I was on the “fake it till you make it” path for a long time. I gained a lot of progress and accomplished many goals during this time, but when the faking it act became too heavy to carry, I crashed and burned so hard that all the progress made during my “faking it” was wiped clean. So glass half-full vs. glass half-empty; Half-full would sat that I learned what I was capable of, trials made me stronger, I know what to do differently next time, and blah blah blah. Here comes the half-empty right? Because it’s easy to beat ourselves down and COMPARE ourselves to how others would have handled the situation, or even how our past self would have handled it differently. Half-empty would say: you were just being weak, you were just being lazy and you could have kept going. There are a lot of other things my half-empty half-assed brain says to me, but I’ll just leave it at that for now. The point is, faking it until making it can be both a positive and a negative. Because what are we “making it” to exactly? We’re making it to this thing that we so desperately want out of comparison.
Compare, compare, compare. Isn’t that technically what we do all day long? We compare the prices for groceries and gas. We compare this outfit to that outfit. We compare our parenting styles to that of our friends. We compare our current self to our past self, or maybe to our future self that we so greatly want to become. We compare things without even thinking about it. So how do we quiet that compare snare when it’s doing more harm than good? No. Seriously, I’m asking, because I have yet to figure it out. But I will touch on some things that do help me quiet the drum.

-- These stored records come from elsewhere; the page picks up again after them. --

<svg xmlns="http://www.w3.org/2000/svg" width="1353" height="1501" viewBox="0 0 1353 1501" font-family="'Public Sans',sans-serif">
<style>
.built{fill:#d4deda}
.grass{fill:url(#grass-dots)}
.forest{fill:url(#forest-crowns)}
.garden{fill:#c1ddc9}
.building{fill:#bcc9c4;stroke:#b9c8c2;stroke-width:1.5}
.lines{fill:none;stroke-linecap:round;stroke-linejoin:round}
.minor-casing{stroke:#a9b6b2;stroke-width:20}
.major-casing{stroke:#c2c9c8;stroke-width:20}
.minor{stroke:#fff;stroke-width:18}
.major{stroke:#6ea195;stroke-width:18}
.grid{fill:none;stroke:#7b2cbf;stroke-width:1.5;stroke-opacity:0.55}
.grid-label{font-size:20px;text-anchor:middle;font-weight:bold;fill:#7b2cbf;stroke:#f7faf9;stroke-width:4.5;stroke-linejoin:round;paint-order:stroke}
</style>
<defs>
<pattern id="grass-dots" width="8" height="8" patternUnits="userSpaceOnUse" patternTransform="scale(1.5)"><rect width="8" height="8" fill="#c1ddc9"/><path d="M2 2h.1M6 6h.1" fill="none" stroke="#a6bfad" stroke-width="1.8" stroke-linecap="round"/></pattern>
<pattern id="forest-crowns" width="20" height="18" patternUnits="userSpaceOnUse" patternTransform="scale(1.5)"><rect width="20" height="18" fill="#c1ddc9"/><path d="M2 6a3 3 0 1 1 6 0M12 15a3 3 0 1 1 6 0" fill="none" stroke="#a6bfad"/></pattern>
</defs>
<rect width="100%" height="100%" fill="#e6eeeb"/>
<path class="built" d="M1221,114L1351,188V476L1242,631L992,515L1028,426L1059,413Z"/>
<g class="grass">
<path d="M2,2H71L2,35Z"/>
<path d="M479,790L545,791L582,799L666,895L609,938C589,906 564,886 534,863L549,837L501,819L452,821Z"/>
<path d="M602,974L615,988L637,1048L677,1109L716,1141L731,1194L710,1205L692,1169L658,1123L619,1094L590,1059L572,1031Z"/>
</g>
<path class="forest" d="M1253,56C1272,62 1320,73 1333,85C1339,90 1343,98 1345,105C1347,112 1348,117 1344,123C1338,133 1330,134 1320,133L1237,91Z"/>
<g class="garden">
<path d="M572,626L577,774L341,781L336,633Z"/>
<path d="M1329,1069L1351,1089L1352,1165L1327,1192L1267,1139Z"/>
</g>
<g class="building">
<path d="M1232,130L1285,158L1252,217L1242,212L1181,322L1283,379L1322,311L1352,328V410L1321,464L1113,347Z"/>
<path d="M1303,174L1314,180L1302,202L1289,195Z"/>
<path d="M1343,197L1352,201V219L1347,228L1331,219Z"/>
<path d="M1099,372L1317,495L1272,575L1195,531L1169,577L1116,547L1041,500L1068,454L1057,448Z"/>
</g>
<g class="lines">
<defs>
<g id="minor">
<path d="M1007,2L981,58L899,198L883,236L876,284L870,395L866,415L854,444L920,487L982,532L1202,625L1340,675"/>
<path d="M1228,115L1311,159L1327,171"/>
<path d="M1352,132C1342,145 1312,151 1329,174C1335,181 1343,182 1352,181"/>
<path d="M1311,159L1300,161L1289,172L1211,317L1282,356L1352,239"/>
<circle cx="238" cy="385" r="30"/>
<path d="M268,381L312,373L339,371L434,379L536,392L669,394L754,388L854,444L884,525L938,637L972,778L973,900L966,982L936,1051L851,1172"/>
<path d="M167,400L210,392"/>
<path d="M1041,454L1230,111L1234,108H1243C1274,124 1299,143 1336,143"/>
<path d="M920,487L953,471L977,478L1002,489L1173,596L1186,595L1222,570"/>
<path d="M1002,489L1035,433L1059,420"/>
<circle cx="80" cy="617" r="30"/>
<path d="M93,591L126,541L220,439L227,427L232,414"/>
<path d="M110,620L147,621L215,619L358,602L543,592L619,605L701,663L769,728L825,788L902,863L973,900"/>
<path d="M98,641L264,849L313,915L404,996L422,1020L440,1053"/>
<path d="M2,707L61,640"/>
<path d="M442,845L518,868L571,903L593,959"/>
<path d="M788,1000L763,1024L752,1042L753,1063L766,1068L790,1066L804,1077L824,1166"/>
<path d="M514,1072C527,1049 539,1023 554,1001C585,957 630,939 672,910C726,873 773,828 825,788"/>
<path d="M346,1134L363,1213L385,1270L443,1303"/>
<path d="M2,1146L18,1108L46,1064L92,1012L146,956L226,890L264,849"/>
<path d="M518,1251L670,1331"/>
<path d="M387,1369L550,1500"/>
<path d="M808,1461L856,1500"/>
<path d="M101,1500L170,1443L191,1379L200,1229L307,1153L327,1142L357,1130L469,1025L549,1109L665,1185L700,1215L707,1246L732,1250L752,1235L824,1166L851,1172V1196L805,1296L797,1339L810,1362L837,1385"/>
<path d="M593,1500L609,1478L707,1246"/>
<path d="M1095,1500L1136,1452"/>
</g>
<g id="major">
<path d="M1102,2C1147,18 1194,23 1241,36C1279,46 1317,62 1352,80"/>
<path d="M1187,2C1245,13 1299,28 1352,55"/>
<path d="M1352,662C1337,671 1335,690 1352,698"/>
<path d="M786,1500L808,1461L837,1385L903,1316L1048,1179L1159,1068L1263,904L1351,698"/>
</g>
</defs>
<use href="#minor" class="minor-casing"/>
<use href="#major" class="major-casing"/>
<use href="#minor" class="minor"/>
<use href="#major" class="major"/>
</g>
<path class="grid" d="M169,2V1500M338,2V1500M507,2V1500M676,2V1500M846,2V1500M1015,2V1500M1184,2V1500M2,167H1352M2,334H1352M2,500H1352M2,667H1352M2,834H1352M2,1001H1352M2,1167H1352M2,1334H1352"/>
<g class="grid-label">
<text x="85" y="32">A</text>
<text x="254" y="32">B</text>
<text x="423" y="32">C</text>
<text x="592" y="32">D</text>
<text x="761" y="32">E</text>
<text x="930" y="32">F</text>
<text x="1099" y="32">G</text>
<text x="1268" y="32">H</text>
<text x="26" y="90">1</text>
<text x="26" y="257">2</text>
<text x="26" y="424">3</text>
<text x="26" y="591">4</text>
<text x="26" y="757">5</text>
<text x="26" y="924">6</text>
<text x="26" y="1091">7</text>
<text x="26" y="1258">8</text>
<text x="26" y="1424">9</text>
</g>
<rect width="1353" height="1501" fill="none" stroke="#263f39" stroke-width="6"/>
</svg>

- Limit Social Media: I’ve deleted all social media apps on my phone and even deactivated some accounts that no longer serve me. I set aside “scheduled” social media time if I want to peruse for a bit, but I have to physically log in which adds a barrier. And the human brain ain’t like barriers.
- Write About It: Now this one isn’t for everyone. Maybe just those of us who have the brain of a squirrel. But I write (obviously). I journal about whatever I’m spending my time comparing myself to. Sometimes I create short stories about these things, or even use it for a main idea for novel writing. I don’t know why, but it helps.
- Pray: Can I get an Amen? Give it to Him. He will listen, and He will take it.
Soooooo, to wrap things up, I’ll just say that the moral of the story is that we all compare ourselves and tell ourselves we’ll never measure up. But that’s not true. So stop it (me included). There wasn’t too much advice on this subject in here, and also- I’m sorry it turned into my middle school sob story… not really sure where that came from. But as always, thanks for listening.